By Elliot King
Face it. Almost all data has problems. Most organizations have multiple data sources and too often depend on potentially unreliable data flows from customers, data entry clerks, third-party providers and different processing systems for it to be otherwise.
So what can you do to identify data quality problems before bad data interferes with critical business processes? Actually, that is something of a trick question. Depending on the speed at which your business processes are executed, in some cases you may not be able to do anything to prevent poor quality data from having an impact. But with a systematic effort, in virtually every case you can minimize the damage done by bad data and safeguard yourself in the future.
The key to beating data quality problems before they beat you is assessment. How good — that is, how accurate, timely, complete and appropriate — is the data you have? There are several approaches to answering this question. The first is what I call the journalism strategy. Just as good journalists check their facts against a second source, the data in your databases can be manually compared to the same data from a trusted source, perhaps a paper record or an expert. Of course, for a database with several million records, this might not be all that practical.
A second method is what I call the industrial approach because it is often used in product manufacturing. Take a sample of your data and see how much does not meet specifications. Unfortunately, with data records, while you may get an idea of how many records are not perfect, sampling may not tell you the frequency of specific types of errors and will rarely lead you to the source of the errors.

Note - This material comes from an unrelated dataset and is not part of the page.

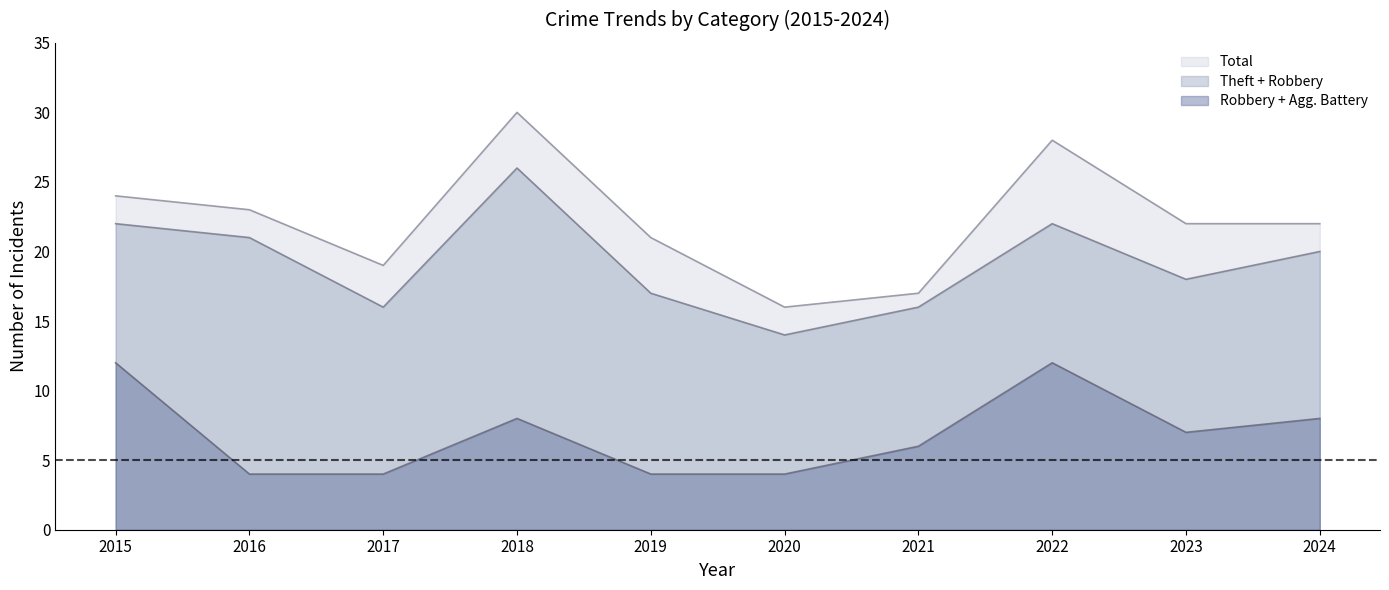

True or false: Aggravated Assault and Theft intersect in this chart.

False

The third approach involves assessing your data against data rules. Remember, data records describe complex objects that have attributes and characteristics tied together in specific ways. Data rules define those relations and consist of elements such as constraints on valid values, constraints on relationships between data elements, order of events, conditions of events, timing events and so on.
Any data that violates those constraints is problematic and must be examined. Unlike sampling, you can usually examine all your records to see if they conform to your data rules.
Developing a comprehensive set of data rules is not the last step in the process of assessing data quality and identifying where poor data may have an impact on business processes, but in most cases it should be one of the first. Analyzing data according to your business rules will help uncover poor quality data.